Build: Perspective – UK education sector

Budget pressures place constraints on the sector


The UK education sector is undergoing a strategic transformation, with real estate at the heart of its evolution. Amid shifting student demographics, sustainability mandates, and financial constraints, institutions are rethinking how they manage and invest in their estates.

Large-scale construction projects have slowed considerably, as universities and colleges prioritise the maintenance and optimisation of existing assets. Smaller-scale refurbishment works – more agile and cost-effective – are becoming central to estate strategies. These allow institutions to adapt facilities to evolving pedagogical needs without the financial burden of new builds. Build costs across the sector remain elevated, driven by inflation, labour shortages, and supply chain disruptions. Retrofitting older buildings – especially those affected by materials like RAAC (reinforced autoclaved aerated concrete) – adds complexity and expense. Despite increased government investment, including a £2.4 billion annual commitment to the School Rebuilding Programme, many institutions face delays and cost overruns. These pressures are prompting a shift toward phased upgrades and modular solutions that offer greater budget control.
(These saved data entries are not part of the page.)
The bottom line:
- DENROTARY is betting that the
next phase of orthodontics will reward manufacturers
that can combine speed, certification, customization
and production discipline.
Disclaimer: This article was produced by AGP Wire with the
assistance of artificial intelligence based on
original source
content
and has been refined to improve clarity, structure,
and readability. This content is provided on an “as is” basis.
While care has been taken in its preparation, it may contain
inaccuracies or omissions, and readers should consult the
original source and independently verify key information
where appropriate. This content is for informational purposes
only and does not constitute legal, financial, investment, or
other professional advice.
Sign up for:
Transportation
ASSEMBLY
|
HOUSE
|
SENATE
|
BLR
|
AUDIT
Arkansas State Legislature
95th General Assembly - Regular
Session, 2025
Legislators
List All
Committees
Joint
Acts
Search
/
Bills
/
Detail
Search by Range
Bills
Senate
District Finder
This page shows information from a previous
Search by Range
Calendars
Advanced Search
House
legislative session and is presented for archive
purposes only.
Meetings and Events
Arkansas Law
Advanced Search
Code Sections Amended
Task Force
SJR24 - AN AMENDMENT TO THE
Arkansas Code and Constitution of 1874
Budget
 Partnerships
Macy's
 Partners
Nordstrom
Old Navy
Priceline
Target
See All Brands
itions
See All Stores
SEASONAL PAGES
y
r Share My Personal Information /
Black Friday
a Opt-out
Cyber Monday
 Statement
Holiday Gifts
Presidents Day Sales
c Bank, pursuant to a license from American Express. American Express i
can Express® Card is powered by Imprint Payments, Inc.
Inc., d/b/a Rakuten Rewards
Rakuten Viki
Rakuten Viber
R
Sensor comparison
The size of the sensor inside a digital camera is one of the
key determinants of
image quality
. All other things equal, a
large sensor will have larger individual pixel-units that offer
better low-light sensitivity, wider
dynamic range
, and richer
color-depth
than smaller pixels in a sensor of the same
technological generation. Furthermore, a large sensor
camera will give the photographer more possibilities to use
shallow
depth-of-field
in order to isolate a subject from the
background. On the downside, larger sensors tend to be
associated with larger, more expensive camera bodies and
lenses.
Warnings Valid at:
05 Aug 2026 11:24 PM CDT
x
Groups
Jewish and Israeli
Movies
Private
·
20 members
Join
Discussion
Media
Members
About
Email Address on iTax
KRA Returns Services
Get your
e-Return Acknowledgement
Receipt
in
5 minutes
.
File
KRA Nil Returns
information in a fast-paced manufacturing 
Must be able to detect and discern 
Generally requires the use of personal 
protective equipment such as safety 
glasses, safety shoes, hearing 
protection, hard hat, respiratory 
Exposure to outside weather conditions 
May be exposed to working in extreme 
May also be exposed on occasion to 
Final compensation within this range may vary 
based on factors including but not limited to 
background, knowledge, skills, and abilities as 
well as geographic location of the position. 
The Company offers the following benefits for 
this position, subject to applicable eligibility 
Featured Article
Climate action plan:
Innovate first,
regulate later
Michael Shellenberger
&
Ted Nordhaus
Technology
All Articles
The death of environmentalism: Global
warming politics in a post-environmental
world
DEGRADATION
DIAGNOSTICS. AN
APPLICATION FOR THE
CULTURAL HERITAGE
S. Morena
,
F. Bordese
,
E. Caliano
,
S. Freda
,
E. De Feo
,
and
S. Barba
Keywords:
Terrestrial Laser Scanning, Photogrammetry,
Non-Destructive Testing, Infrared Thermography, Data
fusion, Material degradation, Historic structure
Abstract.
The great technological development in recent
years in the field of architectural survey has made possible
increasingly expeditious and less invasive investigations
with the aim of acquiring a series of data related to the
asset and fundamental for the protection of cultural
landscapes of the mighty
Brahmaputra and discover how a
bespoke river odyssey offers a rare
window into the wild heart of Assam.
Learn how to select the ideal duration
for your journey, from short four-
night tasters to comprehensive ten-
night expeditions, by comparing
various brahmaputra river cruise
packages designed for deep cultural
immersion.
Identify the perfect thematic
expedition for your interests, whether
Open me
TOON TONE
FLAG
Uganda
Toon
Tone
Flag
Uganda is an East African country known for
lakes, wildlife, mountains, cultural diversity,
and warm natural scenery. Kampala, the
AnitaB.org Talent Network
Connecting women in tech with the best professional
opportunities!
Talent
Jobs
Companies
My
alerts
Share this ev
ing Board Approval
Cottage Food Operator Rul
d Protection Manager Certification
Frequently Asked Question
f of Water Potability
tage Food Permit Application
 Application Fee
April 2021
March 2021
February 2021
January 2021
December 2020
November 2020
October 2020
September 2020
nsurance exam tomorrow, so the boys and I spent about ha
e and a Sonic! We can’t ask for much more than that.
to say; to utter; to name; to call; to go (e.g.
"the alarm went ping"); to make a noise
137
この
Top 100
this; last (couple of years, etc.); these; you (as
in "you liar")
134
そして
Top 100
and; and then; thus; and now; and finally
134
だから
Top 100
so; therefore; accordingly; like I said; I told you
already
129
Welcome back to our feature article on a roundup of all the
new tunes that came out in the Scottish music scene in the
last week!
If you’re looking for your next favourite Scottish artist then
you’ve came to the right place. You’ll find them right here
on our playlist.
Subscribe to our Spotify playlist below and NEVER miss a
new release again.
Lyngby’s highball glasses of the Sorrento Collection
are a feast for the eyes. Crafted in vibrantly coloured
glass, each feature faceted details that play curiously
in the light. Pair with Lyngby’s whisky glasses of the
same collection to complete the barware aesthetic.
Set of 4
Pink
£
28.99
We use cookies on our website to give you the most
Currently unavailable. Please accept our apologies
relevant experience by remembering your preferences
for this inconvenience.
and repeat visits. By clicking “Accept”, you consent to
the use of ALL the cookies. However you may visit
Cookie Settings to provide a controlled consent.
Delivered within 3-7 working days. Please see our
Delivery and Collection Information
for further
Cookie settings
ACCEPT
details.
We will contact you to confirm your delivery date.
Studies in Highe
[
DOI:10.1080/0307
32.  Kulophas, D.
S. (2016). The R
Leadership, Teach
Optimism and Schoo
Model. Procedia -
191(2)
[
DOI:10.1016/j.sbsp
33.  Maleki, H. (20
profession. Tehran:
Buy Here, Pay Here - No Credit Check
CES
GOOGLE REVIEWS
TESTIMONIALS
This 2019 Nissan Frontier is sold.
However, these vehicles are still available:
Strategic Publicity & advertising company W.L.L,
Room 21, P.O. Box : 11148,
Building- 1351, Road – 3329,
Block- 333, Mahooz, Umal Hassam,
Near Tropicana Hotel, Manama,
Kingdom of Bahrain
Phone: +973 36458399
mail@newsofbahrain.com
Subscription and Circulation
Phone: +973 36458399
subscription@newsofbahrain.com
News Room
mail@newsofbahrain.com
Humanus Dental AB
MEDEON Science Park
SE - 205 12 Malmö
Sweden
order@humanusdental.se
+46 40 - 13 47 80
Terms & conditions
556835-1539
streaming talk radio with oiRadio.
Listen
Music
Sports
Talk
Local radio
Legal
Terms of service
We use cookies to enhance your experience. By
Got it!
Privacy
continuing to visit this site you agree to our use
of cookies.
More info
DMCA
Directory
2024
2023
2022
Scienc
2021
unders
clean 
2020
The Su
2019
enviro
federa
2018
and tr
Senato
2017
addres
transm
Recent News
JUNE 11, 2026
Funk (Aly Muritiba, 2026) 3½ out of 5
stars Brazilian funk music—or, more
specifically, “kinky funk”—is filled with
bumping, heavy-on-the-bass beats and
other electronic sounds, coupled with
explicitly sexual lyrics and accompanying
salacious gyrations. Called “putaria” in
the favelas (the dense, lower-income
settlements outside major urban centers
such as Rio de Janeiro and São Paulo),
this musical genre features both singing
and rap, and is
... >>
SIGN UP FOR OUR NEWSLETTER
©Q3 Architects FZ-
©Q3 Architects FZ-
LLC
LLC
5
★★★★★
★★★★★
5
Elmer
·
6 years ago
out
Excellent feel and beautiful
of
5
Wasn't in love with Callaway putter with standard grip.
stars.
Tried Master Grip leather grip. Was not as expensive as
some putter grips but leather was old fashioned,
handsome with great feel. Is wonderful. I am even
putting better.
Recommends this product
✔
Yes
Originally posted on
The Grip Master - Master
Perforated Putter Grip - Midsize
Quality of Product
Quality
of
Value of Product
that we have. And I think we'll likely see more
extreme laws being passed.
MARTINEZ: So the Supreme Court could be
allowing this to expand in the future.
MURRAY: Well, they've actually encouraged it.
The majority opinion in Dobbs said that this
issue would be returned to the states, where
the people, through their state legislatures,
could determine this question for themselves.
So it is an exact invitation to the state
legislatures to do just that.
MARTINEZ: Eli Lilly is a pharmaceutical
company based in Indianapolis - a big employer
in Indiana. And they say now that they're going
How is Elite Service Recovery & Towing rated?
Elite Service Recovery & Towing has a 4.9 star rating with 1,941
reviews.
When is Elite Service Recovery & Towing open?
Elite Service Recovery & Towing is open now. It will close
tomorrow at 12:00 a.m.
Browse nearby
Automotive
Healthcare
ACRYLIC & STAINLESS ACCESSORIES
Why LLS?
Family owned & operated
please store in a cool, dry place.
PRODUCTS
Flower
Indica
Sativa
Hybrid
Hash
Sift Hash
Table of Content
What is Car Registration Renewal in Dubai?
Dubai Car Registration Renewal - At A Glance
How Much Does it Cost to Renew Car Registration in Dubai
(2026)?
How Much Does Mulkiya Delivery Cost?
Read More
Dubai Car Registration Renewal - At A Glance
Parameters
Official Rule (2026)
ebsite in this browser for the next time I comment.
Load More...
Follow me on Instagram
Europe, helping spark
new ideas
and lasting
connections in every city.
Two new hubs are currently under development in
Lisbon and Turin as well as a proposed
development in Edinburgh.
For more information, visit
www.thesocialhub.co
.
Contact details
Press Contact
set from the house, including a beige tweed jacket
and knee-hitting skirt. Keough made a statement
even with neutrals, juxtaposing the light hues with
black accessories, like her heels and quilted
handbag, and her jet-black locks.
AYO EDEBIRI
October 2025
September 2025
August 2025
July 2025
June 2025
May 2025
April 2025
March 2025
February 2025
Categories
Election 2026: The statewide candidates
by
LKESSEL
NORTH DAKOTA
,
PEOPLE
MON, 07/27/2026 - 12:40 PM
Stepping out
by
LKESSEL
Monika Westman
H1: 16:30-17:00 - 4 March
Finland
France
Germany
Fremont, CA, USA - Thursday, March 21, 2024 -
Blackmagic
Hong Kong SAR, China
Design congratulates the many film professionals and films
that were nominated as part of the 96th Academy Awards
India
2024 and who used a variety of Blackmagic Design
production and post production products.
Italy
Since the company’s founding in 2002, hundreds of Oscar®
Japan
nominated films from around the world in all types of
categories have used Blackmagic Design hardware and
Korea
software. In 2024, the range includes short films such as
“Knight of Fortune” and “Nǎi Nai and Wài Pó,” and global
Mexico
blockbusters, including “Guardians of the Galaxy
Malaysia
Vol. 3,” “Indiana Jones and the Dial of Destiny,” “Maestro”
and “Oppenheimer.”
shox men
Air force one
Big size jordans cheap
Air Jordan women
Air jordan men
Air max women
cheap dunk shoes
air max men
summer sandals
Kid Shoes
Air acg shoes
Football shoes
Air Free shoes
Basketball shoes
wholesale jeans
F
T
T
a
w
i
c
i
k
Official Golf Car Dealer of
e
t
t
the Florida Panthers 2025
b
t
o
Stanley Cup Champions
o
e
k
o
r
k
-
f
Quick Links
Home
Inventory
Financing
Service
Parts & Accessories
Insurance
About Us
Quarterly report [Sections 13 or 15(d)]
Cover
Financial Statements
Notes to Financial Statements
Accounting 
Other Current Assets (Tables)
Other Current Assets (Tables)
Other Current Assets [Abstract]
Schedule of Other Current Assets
Fluctuating student populations are placing new demands on estate quality. With fewer international students in some regions and increased competition for enrolment, universities are investing in high-quality, well-maintained facilities to attract and retain talent. Flexible learning spaces, digital infrastructure, and wellness-oriented design are becoming key differentiators.

Sustainability remains a strategic imperative. Universities are grappling with the financial and technical challenges of decarbonising their estates, particularly older buildings. Retrofitting for energy efficiency and carbon reduction is costly, but essential. Institutions are seeking strategic, cost-effective solutions that align with long-term climate targets. As the chart below demonstrates, for non-residential buildings within higher education estates, 48% currently have an EPC of D or below. For residential assets, the situation is much improved, with just 20% falling below an EPC of D.

Government funding for capital projects has slowed, leading to deferred developments. While master planning continues, institutions are increasingly exploring alternative funding models such as joint ventures and public-private partnerships. These approaches offer flexibility and shared risk, enabling progress on key estate initiatives despite public funding delays.

The monetisation of campus real estate is accelerating. Universities are leveraging underutilised assets –through leasing, retail partnerships, and event hosting – to generate revenue and support financial sustainability. This commercial lens is reshaping estate strategies, with mixed-use developments and entrepreneurial space planning gaining traction.